## Task brief
Could you reproduce, from the records below, everything from the line with "toaster: present [931,658,987,710]" down to the line with "pillow: present [703,577,775,609]", keeping both of those lines and changing nothing?

——

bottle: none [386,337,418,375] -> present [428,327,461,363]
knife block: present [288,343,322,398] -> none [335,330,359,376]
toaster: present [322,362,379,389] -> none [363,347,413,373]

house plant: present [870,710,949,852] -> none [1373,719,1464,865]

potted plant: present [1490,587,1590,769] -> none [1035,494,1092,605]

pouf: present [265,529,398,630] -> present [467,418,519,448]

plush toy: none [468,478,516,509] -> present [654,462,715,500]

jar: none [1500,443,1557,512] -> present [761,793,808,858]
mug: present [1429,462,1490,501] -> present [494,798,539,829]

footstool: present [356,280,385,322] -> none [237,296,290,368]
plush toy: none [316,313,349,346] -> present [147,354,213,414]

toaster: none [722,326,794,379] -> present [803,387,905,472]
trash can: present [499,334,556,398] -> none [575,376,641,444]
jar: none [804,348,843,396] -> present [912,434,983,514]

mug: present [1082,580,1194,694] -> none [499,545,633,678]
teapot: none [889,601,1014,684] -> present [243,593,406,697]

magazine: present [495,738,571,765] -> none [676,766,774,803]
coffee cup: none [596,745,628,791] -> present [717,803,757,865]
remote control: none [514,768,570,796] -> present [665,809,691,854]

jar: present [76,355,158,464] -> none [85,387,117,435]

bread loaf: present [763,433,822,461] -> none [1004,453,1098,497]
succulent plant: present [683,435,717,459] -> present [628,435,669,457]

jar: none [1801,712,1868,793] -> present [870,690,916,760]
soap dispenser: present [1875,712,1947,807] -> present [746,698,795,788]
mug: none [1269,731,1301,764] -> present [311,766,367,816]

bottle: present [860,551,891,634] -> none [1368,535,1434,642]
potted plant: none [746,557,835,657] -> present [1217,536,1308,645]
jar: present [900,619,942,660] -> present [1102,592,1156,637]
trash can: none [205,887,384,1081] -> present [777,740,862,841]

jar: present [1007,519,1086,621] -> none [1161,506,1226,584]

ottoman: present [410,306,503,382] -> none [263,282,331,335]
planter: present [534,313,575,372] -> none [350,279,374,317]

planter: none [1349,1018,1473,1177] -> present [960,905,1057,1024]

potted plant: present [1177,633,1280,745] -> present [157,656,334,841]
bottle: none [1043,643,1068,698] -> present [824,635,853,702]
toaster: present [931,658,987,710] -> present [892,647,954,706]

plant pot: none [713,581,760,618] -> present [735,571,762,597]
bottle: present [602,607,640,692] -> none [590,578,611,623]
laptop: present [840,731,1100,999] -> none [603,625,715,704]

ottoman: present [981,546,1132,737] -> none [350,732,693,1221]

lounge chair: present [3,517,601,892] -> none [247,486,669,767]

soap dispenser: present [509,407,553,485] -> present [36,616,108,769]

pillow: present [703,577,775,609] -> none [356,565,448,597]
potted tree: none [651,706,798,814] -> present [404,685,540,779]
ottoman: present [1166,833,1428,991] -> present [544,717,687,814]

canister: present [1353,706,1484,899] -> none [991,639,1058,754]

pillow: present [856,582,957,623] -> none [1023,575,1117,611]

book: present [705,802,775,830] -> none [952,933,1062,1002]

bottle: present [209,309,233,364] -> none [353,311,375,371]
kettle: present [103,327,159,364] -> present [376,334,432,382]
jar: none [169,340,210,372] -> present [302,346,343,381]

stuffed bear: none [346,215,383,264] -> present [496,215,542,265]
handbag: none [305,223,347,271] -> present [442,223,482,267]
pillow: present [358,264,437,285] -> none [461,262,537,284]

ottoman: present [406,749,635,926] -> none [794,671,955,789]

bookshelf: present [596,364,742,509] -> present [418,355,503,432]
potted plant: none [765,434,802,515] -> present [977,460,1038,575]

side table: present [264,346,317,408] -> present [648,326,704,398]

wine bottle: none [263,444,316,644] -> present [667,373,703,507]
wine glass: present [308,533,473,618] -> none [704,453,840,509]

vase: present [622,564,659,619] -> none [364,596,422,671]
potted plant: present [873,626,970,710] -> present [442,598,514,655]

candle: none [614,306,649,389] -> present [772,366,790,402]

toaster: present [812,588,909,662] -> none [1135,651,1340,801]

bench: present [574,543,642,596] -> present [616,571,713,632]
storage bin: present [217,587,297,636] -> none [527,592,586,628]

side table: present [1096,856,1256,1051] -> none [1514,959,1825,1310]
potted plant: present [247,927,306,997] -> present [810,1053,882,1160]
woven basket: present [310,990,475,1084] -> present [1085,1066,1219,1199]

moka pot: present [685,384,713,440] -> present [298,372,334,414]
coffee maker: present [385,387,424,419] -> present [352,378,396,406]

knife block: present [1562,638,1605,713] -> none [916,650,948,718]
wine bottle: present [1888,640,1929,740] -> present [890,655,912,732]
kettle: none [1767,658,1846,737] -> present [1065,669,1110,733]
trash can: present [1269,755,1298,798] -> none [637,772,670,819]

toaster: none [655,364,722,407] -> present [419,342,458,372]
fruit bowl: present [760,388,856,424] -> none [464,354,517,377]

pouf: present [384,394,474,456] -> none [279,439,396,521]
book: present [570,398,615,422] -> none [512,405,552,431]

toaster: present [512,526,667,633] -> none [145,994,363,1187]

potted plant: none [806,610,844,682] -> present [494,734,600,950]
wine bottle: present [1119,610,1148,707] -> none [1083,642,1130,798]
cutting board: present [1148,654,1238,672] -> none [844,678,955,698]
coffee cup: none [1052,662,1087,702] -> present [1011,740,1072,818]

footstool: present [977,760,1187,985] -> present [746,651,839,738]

——

## Reply to the task
toaster: present [931,658,987,710] -> present [892,647,954,706]

plant pot: none [713,581,760,618] -> present [735,571,762,597]
bottle: present [602,607,640,692] -> none [590,578,611,623]
laptop: present [840,731,1100,999] -> none [603,625,715,704]

ottoman: present [981,546,1132,737] -> none [350,732,693,1221]

lounge chair: present [3,517,601,892] -> none [247,486,669,767]

soap dispenser: present [509,407,553,485] -> present [36,616,108,769]

pillow: present [703,577,775,609] -> none [356,565,448,597]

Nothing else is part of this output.